There exist a wide range of JIT compilation policies with different compilation scopes, such as method-based, trace-based, region-based, etc. These heavyweight compilation techniques can produce fast machine code but consume compilation time. Suppose such a heavyweight compilation is applied to non-frequently executed code parts (here we call warm spots). In that case, the overhead of compilation time could be inevitable since little benefit could be obtained. To avoid this problem, today’s VMs employ a lightweight compiler that generates machine code quickly instead of applying time-consuming optimizations. For example, current Java and JavaScript VMs have multiple compilers – HotSpot has C1/C2, V8 has Ignition/Turbofan, and JavaScriptCore has Baseline/DFG/FTL compilers. By applying heavyweight compilation to hot spots and lightweight compilation to not hot but warm spots, today’s VMs balance code quality and compilation time. This multilevel compilation technique is important because a larger application tends to have a small area of hot spots.

The RPython framework is a toolchain that generates a VM equipped with a heavyweight trace-based JIT compiler from a bytecode interpreter. Although RPython makes it easier to create a high-performance VM, there is a dilemma: the generated VMs are hard to extend because they need to use the fixed VM components provided by RPython. Given this context, if one wishes to realize a lightweight compilation or a new heavyweight compilation with a new compilation scope, it requires much engineering effort to implement them by extending the meta-tracing JIT compiler.

We propose Multilevel RPython, which can perform two-level compilation with different compilation scopes. The compilation level of Multilevel RPython consists of a lightweight level, which emits method-based threaded code, and a heavyweight level, which emits trace-based optimizing code. Multilevel RPython is realized not by creating different compilers from scratch but by taming a bytecode interpreter given to the RPython toolchain. In other words, the lightweight compilation is performed by an interpreter tamed for threaded code generation, and the heavyweight compilation is used for tracing JIT compilation.

In this talk, we present the implementation status of Multilevel RPython. In particular, we implemented an inline caching technique for threaded code generation and a prototype of the compilation-level shifting mechanism.
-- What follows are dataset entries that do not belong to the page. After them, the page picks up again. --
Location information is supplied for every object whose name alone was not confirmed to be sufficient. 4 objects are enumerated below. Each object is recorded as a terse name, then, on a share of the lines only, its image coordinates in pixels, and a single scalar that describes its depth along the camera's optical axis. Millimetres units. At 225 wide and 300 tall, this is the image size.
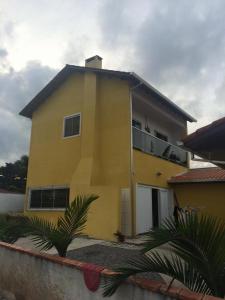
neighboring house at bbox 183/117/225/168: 3707
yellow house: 9661
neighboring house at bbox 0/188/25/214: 15745
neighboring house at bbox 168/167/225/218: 10964
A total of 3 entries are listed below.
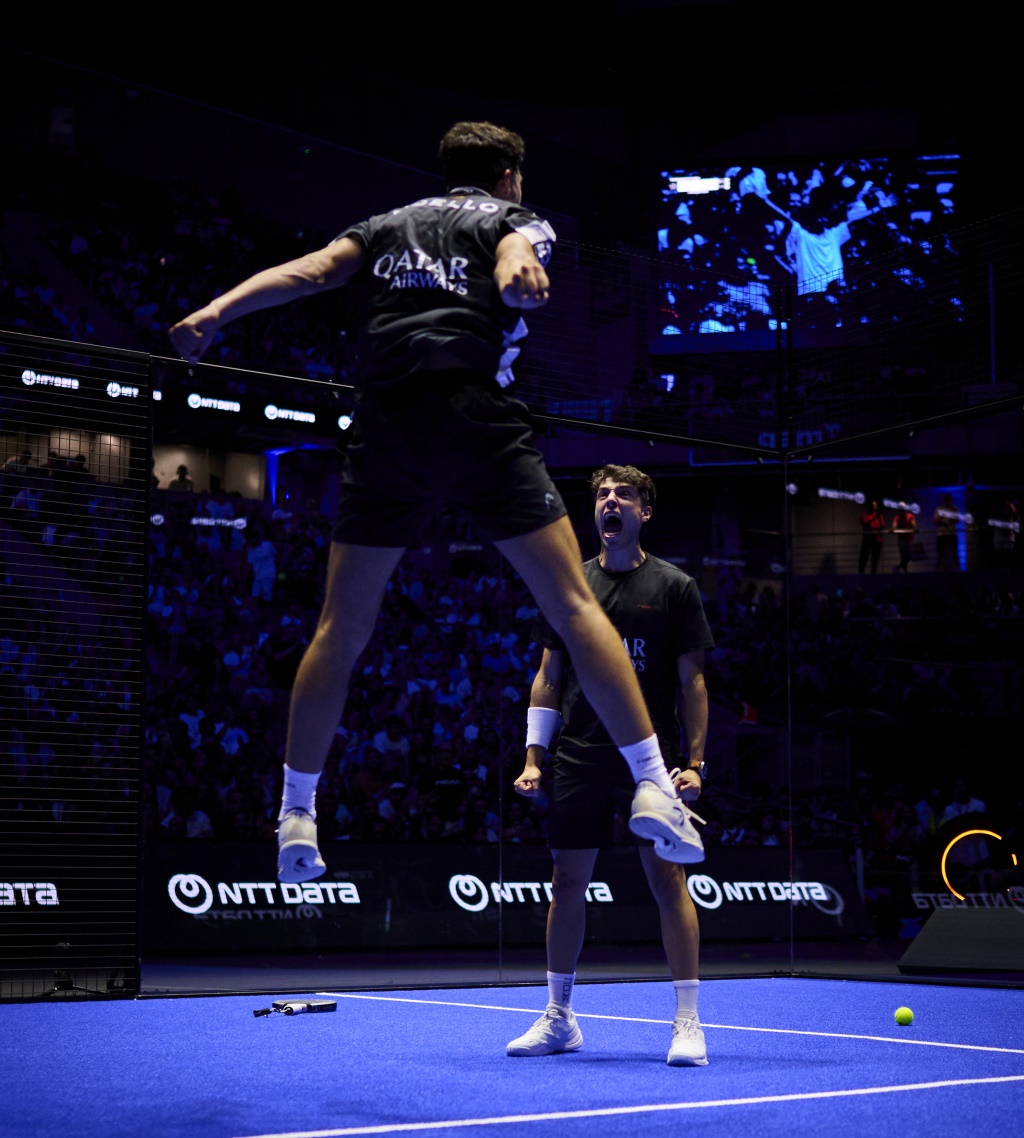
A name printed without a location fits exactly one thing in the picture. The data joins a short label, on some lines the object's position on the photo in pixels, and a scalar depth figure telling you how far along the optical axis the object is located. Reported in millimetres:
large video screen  19891
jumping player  3107
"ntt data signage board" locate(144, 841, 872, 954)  8258
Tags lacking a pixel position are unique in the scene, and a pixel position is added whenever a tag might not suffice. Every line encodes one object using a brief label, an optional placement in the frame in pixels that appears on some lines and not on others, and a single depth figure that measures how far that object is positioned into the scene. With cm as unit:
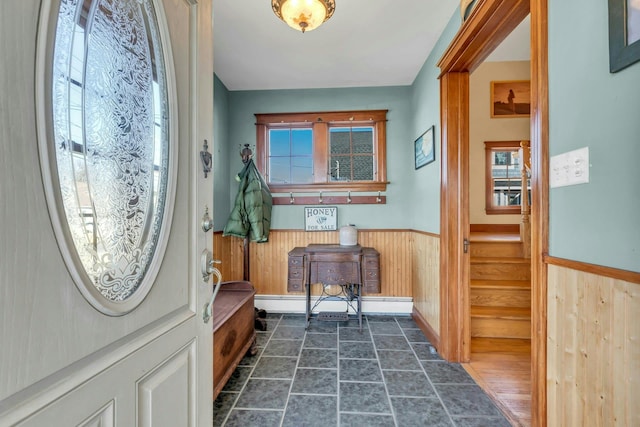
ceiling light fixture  173
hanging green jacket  307
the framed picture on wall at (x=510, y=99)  361
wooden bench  175
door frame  118
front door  42
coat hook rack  332
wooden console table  280
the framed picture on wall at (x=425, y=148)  253
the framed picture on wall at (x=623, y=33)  80
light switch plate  98
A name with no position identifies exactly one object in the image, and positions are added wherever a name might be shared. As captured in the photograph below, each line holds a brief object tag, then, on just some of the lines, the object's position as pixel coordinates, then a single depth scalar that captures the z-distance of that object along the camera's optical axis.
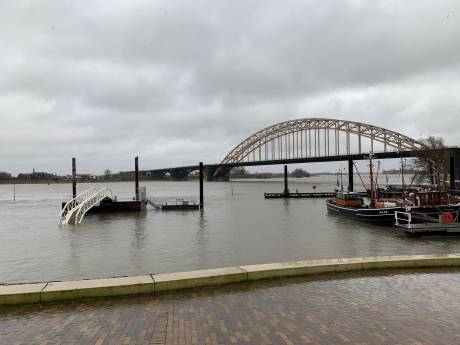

Both techniques are realized by taming the definition of an interpreter and a slight modification for the meta-tracing compiler.

The microbenchmark evaluation showed that inline caching makes threaded code generation approximately 20% faster than threaded code generation without the inline caching technique. In addition, we conducted a multilevel JIT experiment on an application combining large benchmark programs to simulate a real-world workload. This experiment shows the multilevel JIT compilation on Multilevel RPyhon is about 14% faster.